Jul 16, 2011

“Ou est elle la Mortz toujours future ou passee apeine est-elle presente, que déjà elle n’est plus" engraved quote in the catacombs

Sitting on the steps outside the student dorm for a cigarette at around 2 am is one of the few moments I really felt like I’m in Paris. Seeing the Eiffel Tower the other day and walking the champs eilysees did nothing for me. I wasn’t expecting a moment of awe at the sight of the tower but I guess it’s just something you have to do when you are in Paris for the first time. The Parisness of the tower is diluted with the many tourists and the thousands of replications and distortions they satisfyingly create with their cameras. The garbage they leave behind after ordering food and drinks from the street vendors that profit on the millions of sightseers is different from the vomit looking crap I see outside this building where I stay. It could be some other international student’s trash who thinks they can get drunk and be reckless because they are in Paris. But I choose to romanticize this piece of crap I see before me and associate it with the thousands of people that tread the streets every day to walk to work, go to a café to read or write, buy their groceries or walk simply because it’s a beautiful city for walking. The wetness of the streets after a day of pouring rain brightens everything with reflection, and increases the sound of life in passing cars and exhausted footsteps. The damp, cold blocks of cements giving me a pleasurable chill, the streetlights piercing through the trees aligned along the road, the wet bedraggled building from across the street with the marks of shootings that were never painted over in memory of a WW2 veteran shot and killed against this wall, the smell the rain brings of trees and gasoline combined with cigarette smoke… the surroundings that I can feel with my senses make me “in the moment;” a moment of being. Existing in a different time, being a part of it because it seeps into my present and I be in it.

Book I'm reading: Selected Essays by George Orwell

Song I'm listening to: I'm throwing my arms around Paris - Morrissey

Mar 30, 2011

"There isn't much there if I'd need a solid soul and blood I bleed"
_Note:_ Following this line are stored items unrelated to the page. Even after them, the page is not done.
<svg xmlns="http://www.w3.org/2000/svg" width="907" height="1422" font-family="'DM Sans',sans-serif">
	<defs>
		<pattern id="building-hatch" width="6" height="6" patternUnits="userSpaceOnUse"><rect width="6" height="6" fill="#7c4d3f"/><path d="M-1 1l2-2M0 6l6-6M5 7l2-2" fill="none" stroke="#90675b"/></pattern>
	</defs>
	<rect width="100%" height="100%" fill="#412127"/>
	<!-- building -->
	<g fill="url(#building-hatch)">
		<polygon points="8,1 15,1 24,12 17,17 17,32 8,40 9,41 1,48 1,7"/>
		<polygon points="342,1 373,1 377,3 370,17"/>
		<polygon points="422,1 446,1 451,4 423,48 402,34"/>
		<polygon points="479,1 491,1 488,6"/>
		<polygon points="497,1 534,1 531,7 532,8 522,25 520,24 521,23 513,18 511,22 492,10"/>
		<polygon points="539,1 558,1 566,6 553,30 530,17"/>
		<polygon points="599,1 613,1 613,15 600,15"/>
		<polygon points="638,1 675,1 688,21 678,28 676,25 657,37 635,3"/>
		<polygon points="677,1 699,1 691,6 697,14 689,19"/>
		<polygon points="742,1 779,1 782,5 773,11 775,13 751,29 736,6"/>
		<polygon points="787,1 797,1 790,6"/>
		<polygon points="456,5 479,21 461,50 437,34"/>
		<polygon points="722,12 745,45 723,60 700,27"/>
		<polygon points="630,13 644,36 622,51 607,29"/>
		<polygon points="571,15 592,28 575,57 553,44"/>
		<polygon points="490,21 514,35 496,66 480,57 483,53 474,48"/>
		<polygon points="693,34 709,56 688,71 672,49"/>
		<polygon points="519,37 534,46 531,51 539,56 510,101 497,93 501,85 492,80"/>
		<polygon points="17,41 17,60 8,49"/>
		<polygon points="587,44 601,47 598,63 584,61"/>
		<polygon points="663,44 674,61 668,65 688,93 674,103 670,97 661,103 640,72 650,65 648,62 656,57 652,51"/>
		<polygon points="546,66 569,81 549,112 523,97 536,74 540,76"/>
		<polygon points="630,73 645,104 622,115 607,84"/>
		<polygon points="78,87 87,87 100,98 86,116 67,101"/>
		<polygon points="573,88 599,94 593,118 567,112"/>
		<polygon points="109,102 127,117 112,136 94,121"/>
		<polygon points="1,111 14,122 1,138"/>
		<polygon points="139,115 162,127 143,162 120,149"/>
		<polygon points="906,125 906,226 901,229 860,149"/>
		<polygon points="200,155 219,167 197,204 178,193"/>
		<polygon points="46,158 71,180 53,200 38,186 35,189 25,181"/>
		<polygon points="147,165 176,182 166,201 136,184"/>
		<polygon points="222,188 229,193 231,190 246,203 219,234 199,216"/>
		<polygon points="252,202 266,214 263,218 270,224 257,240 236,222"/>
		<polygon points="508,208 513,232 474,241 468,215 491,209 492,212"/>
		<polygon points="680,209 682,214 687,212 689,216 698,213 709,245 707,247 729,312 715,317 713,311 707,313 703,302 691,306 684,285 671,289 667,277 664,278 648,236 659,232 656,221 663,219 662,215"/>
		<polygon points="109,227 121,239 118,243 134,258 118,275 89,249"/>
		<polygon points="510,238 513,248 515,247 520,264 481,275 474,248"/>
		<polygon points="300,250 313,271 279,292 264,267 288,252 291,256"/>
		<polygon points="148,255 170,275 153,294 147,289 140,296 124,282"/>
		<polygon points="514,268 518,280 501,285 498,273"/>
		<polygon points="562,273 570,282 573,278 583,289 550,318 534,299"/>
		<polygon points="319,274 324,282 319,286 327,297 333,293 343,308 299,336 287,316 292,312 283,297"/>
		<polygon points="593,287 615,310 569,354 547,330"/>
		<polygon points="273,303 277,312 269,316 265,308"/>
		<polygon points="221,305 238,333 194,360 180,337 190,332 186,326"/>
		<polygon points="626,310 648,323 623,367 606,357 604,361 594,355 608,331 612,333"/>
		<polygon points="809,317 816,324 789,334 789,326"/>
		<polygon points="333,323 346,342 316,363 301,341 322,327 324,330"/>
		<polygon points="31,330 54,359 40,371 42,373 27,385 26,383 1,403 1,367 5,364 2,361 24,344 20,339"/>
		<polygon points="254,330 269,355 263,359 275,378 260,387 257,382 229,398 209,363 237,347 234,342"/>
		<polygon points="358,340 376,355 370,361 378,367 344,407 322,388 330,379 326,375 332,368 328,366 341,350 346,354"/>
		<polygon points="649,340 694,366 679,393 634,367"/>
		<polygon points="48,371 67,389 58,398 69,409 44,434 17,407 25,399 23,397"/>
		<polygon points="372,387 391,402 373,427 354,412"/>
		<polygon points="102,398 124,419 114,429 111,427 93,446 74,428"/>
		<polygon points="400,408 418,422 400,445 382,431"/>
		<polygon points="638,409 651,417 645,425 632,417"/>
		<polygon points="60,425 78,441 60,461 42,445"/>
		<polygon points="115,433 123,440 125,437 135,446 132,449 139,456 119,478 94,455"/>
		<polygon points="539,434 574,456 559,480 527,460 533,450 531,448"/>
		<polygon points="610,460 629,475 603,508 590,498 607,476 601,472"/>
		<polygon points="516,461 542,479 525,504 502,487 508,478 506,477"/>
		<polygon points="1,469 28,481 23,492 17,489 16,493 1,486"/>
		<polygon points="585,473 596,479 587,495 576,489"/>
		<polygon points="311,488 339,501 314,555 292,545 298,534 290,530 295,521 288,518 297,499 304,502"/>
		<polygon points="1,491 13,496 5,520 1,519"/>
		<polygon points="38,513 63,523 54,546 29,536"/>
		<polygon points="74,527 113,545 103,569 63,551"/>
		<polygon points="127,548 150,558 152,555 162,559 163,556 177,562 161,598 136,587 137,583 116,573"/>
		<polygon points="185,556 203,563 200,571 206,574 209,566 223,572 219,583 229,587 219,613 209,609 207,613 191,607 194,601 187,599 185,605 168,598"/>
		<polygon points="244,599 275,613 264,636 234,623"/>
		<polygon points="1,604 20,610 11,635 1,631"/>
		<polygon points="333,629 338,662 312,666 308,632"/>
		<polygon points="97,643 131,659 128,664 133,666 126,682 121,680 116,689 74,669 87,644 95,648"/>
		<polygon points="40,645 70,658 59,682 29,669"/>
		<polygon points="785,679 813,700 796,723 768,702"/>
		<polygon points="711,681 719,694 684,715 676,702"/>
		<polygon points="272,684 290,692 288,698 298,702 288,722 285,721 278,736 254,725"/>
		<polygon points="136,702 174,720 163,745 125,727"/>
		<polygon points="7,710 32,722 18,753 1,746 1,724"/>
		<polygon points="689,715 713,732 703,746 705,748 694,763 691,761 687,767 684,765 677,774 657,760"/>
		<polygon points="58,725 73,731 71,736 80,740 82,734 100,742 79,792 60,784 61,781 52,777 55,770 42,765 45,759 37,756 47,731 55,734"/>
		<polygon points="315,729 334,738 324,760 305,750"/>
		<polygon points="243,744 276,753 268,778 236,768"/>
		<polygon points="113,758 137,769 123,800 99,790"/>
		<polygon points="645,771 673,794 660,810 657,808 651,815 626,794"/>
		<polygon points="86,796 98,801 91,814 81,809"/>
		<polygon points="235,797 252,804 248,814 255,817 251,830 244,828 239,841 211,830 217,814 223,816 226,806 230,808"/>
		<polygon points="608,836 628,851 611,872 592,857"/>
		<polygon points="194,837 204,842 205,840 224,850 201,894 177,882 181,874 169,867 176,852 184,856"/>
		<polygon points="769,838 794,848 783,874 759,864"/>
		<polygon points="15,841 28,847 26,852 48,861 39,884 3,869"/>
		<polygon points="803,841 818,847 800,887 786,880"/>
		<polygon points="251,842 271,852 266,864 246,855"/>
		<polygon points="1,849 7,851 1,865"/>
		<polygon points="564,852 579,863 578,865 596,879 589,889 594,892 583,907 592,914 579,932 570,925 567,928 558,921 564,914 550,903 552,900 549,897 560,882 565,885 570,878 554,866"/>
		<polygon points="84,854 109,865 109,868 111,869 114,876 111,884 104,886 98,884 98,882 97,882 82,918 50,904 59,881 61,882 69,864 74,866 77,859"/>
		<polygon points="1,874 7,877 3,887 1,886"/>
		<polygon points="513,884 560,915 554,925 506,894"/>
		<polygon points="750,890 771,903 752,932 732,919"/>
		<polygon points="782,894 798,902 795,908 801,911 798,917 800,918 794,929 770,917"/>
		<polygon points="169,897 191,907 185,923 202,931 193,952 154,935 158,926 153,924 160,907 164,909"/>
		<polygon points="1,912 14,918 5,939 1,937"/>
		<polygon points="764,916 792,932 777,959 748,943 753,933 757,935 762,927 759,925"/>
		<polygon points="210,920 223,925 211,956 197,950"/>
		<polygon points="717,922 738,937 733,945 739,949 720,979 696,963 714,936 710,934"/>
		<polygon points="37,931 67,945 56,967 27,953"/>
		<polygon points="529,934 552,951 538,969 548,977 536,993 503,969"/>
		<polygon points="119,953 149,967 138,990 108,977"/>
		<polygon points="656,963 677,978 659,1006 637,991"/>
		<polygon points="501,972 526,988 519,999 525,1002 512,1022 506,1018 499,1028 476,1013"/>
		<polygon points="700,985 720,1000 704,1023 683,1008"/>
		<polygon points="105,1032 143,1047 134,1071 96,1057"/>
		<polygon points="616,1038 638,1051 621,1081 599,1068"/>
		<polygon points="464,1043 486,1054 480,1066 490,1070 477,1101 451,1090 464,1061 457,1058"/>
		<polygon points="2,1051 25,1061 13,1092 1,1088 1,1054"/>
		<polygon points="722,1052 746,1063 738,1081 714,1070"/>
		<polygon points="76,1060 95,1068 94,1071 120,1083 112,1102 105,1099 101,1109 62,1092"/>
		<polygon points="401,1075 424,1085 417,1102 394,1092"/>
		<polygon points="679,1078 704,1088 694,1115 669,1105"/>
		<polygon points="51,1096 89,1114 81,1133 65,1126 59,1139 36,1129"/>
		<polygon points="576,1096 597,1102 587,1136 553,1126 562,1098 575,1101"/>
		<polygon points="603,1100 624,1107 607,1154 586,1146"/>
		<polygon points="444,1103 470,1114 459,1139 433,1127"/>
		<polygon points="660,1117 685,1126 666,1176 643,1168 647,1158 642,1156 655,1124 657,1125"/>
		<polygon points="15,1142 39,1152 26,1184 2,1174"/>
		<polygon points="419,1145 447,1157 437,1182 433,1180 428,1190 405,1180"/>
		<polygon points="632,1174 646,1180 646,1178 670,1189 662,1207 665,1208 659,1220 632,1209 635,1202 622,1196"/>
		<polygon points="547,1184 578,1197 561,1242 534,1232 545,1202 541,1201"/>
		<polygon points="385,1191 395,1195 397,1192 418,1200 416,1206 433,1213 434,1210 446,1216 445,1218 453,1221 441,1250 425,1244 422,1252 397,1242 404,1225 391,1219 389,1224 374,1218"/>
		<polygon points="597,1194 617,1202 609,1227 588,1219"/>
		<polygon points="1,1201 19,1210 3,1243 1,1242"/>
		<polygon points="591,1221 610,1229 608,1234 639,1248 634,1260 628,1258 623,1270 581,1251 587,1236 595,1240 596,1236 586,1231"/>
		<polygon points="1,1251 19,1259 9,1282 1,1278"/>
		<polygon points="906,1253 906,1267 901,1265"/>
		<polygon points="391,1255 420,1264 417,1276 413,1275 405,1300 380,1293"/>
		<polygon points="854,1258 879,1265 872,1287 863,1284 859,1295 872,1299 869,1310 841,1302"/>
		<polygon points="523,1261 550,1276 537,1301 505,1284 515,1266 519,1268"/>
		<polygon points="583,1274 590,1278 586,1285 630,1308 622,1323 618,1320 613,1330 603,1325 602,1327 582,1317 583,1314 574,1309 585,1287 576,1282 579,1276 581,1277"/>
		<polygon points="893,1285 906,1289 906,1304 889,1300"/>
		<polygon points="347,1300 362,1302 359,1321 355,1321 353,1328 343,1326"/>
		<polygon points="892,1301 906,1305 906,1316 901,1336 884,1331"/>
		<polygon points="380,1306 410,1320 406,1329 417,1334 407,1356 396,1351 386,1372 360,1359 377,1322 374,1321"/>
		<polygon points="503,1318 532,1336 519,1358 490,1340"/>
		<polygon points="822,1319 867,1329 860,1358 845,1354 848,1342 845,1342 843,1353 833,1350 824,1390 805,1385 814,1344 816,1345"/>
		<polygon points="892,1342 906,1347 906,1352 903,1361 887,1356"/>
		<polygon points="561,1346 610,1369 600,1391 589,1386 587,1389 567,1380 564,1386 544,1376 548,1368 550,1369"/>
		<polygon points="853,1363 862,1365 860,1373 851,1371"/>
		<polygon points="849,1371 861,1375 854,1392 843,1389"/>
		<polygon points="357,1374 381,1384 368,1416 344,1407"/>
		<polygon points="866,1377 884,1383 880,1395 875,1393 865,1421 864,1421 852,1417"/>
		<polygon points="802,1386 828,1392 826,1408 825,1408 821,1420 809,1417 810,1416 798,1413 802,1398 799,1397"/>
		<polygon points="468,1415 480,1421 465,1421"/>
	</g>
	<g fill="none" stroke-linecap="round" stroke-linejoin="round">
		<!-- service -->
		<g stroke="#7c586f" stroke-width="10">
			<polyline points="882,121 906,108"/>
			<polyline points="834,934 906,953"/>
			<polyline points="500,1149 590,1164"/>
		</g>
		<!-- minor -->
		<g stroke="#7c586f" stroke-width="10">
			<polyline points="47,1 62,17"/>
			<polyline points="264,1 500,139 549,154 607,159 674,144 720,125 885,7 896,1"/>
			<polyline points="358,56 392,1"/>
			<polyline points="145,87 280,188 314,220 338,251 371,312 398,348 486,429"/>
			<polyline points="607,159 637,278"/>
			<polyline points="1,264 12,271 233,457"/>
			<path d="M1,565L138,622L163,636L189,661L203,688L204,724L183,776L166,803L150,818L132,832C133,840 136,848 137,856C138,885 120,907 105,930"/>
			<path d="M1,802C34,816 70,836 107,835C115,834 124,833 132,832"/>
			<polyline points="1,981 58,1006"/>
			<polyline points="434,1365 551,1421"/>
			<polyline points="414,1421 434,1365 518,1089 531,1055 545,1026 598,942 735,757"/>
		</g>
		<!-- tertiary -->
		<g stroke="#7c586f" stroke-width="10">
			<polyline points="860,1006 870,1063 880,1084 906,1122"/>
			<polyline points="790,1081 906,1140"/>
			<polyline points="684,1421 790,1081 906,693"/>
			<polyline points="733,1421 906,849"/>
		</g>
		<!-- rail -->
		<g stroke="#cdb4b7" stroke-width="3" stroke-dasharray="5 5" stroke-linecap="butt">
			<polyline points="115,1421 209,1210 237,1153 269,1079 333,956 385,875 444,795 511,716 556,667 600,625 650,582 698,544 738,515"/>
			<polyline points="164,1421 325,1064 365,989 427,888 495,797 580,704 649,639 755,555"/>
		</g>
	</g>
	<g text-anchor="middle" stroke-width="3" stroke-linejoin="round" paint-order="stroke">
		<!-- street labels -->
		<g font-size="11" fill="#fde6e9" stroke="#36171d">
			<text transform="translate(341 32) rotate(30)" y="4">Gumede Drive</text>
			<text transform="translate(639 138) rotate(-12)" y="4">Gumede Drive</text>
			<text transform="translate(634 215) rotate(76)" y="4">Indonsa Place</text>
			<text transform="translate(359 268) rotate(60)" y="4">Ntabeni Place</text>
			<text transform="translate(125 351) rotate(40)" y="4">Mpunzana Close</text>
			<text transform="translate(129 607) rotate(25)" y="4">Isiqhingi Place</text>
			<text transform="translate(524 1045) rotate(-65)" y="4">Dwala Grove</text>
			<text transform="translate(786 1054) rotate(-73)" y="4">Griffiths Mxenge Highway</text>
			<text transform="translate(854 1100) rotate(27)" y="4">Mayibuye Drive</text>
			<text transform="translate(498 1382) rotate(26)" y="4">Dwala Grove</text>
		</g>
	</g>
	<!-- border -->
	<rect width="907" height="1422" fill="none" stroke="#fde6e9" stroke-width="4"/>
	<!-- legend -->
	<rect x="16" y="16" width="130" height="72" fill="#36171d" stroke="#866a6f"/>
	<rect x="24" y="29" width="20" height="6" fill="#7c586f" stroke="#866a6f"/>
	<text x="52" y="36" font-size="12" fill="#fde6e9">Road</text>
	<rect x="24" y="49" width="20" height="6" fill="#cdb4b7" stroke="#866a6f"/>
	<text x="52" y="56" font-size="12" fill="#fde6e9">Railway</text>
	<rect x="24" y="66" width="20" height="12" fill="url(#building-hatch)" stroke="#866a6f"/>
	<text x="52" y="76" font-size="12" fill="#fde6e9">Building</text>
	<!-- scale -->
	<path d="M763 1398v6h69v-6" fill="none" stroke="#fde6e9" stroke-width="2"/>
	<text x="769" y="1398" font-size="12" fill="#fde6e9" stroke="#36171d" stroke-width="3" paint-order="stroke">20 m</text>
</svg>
Happiness is loving yourself. Love is loving yourself through others*. What haunts us till our death is our narcissistic instincts. Most of our attempts at self-expression are derived from the image our ego constructs. Every "self-less" deed we enact is tainted with our need to be recognized by an other as 'good' and our hopes that it would be reflected into our self-perception and which would only feed into our selfishness. How can we convince ourselves that we can break out of it? How can we acquire a satisfaction from helping others without the narcissistic self gratification that we will always seek. Would this be found in helping the dead who is not in a conscious state of recognition? The fact that we seek something out of the deed... as little as a feeling, makes it inevitably selfish. Is breaking out of it ever a possibility? Humans will always be damned by their consciences, whether good or bad.

* Lacan and Freud through Lacan, respectively.